Description of the task: When responding, copy every record below exactly as it appears.

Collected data
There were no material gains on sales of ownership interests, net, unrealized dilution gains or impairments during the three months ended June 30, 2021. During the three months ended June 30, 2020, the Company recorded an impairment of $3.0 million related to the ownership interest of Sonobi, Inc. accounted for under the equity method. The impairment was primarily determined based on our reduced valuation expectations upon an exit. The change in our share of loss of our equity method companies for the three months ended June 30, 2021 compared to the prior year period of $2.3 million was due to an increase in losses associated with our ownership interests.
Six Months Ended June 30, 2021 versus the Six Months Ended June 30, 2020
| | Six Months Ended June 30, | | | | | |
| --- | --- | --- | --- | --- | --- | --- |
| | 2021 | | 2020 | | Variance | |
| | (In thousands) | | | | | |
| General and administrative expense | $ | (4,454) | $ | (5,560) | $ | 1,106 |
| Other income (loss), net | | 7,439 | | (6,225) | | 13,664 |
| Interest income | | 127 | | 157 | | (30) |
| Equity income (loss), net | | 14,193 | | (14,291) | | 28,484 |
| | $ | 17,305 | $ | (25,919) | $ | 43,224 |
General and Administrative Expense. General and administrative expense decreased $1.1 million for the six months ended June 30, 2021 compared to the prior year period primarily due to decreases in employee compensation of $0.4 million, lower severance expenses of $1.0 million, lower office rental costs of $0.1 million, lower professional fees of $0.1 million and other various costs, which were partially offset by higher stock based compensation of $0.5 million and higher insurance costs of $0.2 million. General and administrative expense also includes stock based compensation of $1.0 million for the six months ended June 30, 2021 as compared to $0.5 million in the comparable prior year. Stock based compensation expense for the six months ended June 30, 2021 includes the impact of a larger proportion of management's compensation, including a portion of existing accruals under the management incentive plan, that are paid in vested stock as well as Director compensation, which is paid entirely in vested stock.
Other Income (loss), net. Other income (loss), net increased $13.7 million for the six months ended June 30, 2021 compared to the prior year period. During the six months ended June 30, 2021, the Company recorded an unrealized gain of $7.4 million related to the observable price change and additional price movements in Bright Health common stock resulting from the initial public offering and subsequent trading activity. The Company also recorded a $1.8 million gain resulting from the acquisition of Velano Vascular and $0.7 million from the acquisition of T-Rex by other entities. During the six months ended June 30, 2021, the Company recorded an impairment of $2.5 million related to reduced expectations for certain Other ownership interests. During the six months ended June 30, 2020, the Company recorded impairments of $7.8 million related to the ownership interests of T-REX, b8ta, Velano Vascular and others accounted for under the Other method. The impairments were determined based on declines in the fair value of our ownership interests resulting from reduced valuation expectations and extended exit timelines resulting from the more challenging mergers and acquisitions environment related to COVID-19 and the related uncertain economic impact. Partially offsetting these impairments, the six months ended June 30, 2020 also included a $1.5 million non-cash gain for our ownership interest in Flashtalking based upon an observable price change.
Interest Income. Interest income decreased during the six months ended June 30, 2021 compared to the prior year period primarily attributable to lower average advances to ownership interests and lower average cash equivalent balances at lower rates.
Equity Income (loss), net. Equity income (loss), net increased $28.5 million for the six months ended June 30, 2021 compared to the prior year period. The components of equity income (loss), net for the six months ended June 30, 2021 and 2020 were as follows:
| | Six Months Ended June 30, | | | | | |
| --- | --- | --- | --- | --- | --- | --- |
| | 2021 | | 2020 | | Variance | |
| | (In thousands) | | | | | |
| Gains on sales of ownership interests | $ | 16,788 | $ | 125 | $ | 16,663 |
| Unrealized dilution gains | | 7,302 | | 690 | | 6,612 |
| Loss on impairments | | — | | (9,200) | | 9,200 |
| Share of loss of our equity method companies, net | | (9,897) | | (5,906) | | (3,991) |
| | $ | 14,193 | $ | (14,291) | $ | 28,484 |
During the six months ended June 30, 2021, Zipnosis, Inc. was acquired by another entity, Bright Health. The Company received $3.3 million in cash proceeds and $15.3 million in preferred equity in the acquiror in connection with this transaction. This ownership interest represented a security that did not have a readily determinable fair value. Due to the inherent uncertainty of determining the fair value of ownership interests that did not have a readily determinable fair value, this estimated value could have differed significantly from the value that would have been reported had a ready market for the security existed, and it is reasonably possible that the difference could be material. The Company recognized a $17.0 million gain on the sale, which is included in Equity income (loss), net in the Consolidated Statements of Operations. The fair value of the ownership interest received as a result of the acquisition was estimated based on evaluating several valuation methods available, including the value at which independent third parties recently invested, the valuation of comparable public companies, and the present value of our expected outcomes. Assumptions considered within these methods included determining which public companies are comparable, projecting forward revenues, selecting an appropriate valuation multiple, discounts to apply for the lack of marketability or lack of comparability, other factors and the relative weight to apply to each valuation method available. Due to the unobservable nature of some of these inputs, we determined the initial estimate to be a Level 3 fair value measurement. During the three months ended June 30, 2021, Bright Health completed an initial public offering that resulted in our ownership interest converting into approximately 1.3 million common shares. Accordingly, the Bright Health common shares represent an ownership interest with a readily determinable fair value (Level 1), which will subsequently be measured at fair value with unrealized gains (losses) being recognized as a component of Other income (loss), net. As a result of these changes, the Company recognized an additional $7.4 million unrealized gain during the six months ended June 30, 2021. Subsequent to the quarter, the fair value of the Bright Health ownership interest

Task response:
There were no material gains on sales of ownership interests, net, unrealized dilution gains or impairments during the three months ended June 30, 2021. During the three months ended June 30, 2020, the Company recorded an impairment of $3.0 million related to the ownership interest of Sonobi, Inc. accounted for under the equity method. The impairment was primarily determined based on our reduced valuation expectations upon an exit. The change in our share of loss of our equity method companies for the three months ended June 30, 2021 compared to the prior year period of $2.3 million was due to an increase in losses associated with our ownership interests.
Six Months Ended June 30, 2021 versus the Six Months Ended June 30, 2020
| | Six Months Ended June 30, | | | | | |
| --- | --- | --- | --- | --- | --- | --- |
| | 2021 | | 2020 | | Variance | |
| | (In thousands) | | | | | |
| General and administrative expense | $ | (4,454) | $ | (5,560) | $ | 1,106 |
| Other income (loss), net | | 7,439 | | (6,225) | | 13,664 |
| Interest income | | 127 | | 157 | | (30) |
| Equity income (loss), net | | 14,193 | | (14,291) | | 28,484 |
| | $ | 17,305 | $ | (25,919) | $ | 43,224 |
General and Administrative Expense. General and administrative expense decreased $1.1 million for the six months ended June 30, 2021 compared to the prior year period primarily due to decreases in employee compensation of $0.4 million, lower severance expenses of $1.0 million, lower office rental costs of $0.1 million, lower professional fees of $0.1 million and other various costs, which were partially offset by higher stock based compensation of $0.5 million and higher insurance costs of $0.2 million. General and administrative expense also includes stock based compensation of $1.0 million for the six months ended June 30, 2021 as compared to $0.5 million in the comparable prior year. Stock based compensation expense for the six months ended June 30, 2021 includes the impact of a larger proportion of management's compensation, including a portion of existing accruals under the management incentive plan, that are paid in vested stock as well as Director compensation, which is paid entirely in vested stock.
Other Income (loss), net. Other income (loss), net increased $13.7 million for the six months ended June 30, 2021 compared to the prior year period. During the six months ended June 30, 2021, the Company recorded an unrealized gain of $7.4 million related to the observable price change and additional price movements in Bright Health common stock resulting from the initial public offering and subsequent trading activity. The Company also recorded a $1.8 million gain resulting from the acquisition of Velano Vascular and $0.7 million from the acquisition of T-Rex by other entities. During the six months ended June 30, 2021, the Company recorded an impairment of $2.5 million related to reduced expectations for certain Other ownership interests. During the six months ended June 30, 2020, the Company recorded impairments of $7.8 million related to the ownership interests of T-REX, b8ta, Velano Vascular and others accounted for under the Other method. The impairments were determined based on declines in the fair value of our ownership interests resulting from reduced valuation expectations and extended exit timelines resulting from the more challenging mergers and acquisitions environment related to COVID-19 and the related uncertain economic impact. Partially offsetting these impairments, the six months ended June 30, 2020 also included a $1.5 million non-cash gain for our ownership interest in Flashtalking based upon an observable price change.
Interest Income. Interest income decreased during the six months ended June 30, 2021 compared to the prior year period primarily attributable to lower average advances to ownership interests and lower average cash equivalent balances at lower rates.
Equity Income (loss), net. Equity income (loss), net increased $28.5 million for the six months ended June 30, 2021 compared to the prior year period. The components of equity income (loss), net for the six months ended June 30, 2021 and 2020 were as follows:
| | Six Months Ended June 30, | | | | | |
| --- | --- | --- | --- | --- | --- | --- |
| | 2021 | | 2020 | | Variance | |
| | (In thousands) | | | | | |
| Gains on sales of ownership interests | $ | 16,788 | $ | 125 | $ | 16,663 |
| Unrealized dilution gains | | 7,302 | | 690 | | 6,612 |
| Loss on impairments | | — | | (9,200) | | 9,200 |
| Share of loss of our equity method companies, net | | (9,897) | | (5,906) | | (3,991) |
| | $ | 14,193 | $ | (14,291) | $ | 28,484 |
During the six months ended June 30, 2021, Zipnosis, Inc. was acquired by another entity, Bright Health. The Company received $3.3 million in cash proceeds and $15.3 million in preferred equity in the acquiror in connection with this transaction. This ownership interest represented a security that did not have a readily determinable fair value. Due to the inherent uncertainty of determining the fair value of ownership interests that did not have a readily determinable fair value, this estimated value could have differed significantly from the value that would have been reported had a ready market for the security existed, and it is reasonably possible that the difference could be material. The Company recognized a $17.0 million gain on the sale, which is included in Equity income (loss), net in the Consolidated Statements of Operations. The fair value of the ownership interest received as a result of the acquisition was estimated based on evaluating several valuation methods available, including the value at which independent third parties recently invested, the valuation of comparable public companies, and the present value of our expected outcomes. Assumptions considered within these methods included determining which public companies are comparable, projecting forward revenues, selecting an appropriate valuation multiple, discounts to apply for the lack of marketability or lack of comparability, other factors and the relative weight to apply to each valuation method available. Due to the unobservable nature of some of these inputs, we determined the initial estimate to be a Level 3 fair value measurement. During the three months ended June 30, 2021, Bright Health completed an initial public offering that resulted in our ownership interest converting into approximately 1.3 million common shares. Accordingly, the Bright Health common shares represent an ownership interest with a readily determinable fair value (Level 1), which will subsequently be measured at fair value with unrealized gains (losses) being recognized as a component of Other income (loss), net. As a result of these changes, the Company recognized an additional $7.4 million unrealized gain during the six months ended June 30, 2021. Subsequent to the quarter, the fair value of the Bright Health ownership interest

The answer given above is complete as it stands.